Please repeat all the entries. Nothing may differ.
==== PROVIDED RECORDS ====
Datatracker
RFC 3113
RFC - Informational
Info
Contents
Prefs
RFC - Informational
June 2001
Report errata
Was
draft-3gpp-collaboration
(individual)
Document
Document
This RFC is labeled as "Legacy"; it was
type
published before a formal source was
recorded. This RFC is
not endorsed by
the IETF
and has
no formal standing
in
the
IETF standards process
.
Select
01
====
## SOLUTION TO THIS PROBLEM
Datatracker
RFC 3113
RFC - Informational
Info
Contents
Prefs
RFC - Informational
June 2001
Report errata
Was
draft-3gpp-collaboration
(individual)
Document
Document
This RFC is labeled as "Legacy"; it was
type
published before a formal source was
recorded. This RFC is
not endorsed by
the IETF
and has
no formal standing
in
the
IETF standards process
.
Select
01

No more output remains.